You make it sound like my assumption is invalid. How can it not be valid? You objection doesn't make any sense at all.
Samshorn said:
Well, it's certainly possible to correctly determine the result according to special relativity, but one of my points is that you haven't correctly determined anything. Again, without providing any operational meaning to the concepts of speed (as in the 'speed' of light and the motions of the twins) you have no warrant to even expect any Doppler shift at all (e.g., your unquantified Q could always be 1), not to mention that you can't apply either of the principles you claim to be applying, which are based on the same operational meanings. All you've done is appropriated a result from special relativity and forfeited its quantitative content and claimed to be able to explain it qualitatively by some fuzzy hand-waving (with the mistaken notion that classical Doppler is all that's required) with no logical coherence. For example, you claim time dilation is not observable, which of course is false, and in fact time dilation is a necessary consequence of your premises, as explained previously.

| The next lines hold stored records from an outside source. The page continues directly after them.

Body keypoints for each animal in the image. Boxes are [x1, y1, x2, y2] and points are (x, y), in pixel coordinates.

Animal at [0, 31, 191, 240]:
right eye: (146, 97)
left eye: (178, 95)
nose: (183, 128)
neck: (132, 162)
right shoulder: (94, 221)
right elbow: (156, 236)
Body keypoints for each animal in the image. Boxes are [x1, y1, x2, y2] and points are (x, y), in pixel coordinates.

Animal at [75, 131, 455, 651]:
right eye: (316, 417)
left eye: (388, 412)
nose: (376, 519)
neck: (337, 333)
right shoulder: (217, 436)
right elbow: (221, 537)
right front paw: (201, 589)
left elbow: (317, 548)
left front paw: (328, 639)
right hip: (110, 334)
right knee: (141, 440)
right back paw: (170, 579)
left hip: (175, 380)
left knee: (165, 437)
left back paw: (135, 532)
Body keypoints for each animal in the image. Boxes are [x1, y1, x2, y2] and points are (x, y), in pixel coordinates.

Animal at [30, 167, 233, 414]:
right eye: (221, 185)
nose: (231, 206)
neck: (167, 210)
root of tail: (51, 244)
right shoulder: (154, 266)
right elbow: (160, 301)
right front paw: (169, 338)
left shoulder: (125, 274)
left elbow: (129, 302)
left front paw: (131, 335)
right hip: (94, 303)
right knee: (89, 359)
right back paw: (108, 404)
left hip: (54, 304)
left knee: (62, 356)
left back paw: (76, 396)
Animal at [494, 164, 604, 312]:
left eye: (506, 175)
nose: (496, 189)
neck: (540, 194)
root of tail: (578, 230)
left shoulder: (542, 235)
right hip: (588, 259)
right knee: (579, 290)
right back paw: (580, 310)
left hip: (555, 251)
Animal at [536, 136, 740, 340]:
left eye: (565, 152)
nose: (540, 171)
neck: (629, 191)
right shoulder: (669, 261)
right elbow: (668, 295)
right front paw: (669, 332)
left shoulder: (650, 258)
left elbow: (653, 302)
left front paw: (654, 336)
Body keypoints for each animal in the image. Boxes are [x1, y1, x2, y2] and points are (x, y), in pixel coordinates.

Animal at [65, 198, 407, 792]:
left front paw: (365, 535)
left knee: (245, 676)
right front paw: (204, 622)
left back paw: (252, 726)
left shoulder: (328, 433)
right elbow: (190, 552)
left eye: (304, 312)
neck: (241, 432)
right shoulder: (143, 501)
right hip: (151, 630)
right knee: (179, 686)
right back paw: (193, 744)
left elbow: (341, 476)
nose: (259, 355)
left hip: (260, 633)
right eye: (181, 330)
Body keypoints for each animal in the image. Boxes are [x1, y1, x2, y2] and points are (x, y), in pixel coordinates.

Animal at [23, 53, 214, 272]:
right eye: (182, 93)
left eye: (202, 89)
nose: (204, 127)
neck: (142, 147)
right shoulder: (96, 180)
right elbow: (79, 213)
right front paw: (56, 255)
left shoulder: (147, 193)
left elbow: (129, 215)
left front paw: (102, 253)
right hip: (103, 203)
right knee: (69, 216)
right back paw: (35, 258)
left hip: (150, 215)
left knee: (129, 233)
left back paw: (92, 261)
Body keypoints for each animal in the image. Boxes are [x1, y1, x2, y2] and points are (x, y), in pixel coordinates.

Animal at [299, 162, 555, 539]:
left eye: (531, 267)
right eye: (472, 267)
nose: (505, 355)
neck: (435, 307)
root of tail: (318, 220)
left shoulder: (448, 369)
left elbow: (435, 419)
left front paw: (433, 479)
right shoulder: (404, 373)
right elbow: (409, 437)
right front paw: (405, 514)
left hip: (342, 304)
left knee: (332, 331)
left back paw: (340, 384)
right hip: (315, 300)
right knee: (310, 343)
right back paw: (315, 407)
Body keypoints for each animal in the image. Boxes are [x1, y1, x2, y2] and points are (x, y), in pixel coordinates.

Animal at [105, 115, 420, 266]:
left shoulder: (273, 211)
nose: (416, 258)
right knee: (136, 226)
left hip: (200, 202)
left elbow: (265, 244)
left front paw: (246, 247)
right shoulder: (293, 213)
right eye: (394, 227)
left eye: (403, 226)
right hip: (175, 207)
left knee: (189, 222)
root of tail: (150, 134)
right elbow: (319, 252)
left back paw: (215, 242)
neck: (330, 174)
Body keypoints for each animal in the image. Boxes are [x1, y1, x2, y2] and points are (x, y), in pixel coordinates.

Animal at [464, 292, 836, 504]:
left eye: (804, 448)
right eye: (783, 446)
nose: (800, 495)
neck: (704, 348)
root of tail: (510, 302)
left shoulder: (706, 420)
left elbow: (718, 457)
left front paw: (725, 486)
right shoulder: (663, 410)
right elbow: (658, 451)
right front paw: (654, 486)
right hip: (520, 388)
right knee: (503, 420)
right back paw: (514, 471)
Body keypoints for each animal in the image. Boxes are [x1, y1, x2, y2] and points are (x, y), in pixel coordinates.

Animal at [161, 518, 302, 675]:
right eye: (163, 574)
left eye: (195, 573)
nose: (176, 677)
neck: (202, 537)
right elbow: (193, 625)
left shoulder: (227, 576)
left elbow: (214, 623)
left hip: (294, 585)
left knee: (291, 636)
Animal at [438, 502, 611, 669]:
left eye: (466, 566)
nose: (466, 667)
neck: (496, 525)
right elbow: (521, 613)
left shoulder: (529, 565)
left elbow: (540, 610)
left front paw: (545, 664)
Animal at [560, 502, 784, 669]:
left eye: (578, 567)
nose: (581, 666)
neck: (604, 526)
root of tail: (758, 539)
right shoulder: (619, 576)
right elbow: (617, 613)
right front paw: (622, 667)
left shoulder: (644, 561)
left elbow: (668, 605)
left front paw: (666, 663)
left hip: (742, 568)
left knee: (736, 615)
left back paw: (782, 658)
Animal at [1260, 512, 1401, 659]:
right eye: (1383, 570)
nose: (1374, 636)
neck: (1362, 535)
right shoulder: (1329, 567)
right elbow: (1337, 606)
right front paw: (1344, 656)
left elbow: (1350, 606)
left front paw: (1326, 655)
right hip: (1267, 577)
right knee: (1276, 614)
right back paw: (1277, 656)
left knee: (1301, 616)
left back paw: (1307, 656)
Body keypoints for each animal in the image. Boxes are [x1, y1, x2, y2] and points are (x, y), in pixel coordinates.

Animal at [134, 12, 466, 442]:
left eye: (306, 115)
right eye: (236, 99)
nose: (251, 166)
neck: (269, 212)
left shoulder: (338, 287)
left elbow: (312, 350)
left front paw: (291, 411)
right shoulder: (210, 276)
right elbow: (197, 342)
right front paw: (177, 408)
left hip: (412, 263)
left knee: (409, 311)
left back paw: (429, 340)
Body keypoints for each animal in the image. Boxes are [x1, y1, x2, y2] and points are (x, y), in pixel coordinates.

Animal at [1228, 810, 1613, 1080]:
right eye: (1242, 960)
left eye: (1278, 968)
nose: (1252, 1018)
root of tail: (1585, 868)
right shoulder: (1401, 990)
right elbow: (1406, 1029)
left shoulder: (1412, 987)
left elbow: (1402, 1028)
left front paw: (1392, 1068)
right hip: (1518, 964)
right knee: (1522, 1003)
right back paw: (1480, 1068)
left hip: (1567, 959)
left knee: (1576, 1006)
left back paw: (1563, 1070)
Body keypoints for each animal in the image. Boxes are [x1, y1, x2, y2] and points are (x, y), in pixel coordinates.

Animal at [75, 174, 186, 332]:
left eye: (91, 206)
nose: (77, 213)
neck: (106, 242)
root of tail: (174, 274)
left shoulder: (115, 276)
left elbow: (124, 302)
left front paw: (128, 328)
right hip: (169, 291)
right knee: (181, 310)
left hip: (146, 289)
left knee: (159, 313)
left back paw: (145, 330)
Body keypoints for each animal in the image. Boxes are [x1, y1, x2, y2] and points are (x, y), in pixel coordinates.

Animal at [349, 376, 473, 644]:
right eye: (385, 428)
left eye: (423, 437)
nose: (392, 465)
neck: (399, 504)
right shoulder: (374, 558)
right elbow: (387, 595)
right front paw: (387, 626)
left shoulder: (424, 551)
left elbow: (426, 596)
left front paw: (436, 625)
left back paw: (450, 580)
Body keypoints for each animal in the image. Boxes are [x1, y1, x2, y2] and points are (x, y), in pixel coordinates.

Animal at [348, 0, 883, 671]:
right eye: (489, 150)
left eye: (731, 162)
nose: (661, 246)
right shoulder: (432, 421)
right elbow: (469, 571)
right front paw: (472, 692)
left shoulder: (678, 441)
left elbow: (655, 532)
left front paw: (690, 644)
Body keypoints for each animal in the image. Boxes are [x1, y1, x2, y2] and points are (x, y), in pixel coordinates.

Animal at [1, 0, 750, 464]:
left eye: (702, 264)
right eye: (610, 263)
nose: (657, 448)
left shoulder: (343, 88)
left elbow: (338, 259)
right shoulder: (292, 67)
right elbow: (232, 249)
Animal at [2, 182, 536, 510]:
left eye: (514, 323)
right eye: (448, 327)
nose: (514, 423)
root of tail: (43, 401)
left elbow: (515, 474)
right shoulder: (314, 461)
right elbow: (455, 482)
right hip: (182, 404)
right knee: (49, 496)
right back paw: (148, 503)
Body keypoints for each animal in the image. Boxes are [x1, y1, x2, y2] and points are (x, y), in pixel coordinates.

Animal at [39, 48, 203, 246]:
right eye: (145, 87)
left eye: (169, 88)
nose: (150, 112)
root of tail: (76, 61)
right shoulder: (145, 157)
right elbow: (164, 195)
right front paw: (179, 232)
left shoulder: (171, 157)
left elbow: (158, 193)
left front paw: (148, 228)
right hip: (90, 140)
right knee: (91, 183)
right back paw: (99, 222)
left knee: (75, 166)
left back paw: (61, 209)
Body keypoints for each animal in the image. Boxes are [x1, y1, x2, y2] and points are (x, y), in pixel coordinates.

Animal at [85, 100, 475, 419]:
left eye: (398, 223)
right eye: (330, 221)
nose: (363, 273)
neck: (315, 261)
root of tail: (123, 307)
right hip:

Another misrepresentation of what I said. I never said "that classical Doppler is all that's required". You need to read carefully all that I have written and understand it instead of misrepresenting it and accusing me of having mistake notions and characterizing my posts as "fuzzy hand-waving" and having "no logical coherence".
Samshorn said:
It's called the twins "paradox" precisely because beginning students suspect that if we worked out the result from the other twin's perspective, applying the same principles, we would get the symmetrical (not reciprocal) result, typically because they think of relativity in purely kinematical terms, without understanding the dynamical foundations in the principle of inertia. Hence they suspect that special relativity is logically inconsistent. To explain why special relativity is logically consistent, and why the other twin sees 1/Q, it makes no sense to simply assume that special relativity is logically consistent and that therefore the twin must see 1/Q. This is the very thing that we need to show, by carrying out the analysis from the other twin's point of view. This requires us to explain why the two points of view are dynamically asymmetrical, even though they are kinematically symmetrical, and this requires us to define operationally meaningful measures of space and time - the very thing you fail to do.
I made very clear that I was not talking about Special Relativity. I was talking about the Principle of Relativity. The OP did not ask about Special Relativity, he asked:
Moris526 said:
In the twin's paradox, why one of the brothers is older when they meet again?. if movement is relative. What determines which of them ends up older?
Movement being relative is an issue of the Principle of Relativity and I wanted to show that it's not because of any particular theory about relativity, but just because of that Principle and that light propagates independently of it the motion of its source, that we can determine which twin ends up older, just like he asked.
By the way, none of the ideas that I presented in this thread are unique to me. They have come up on this forum and in other references by other people in the past.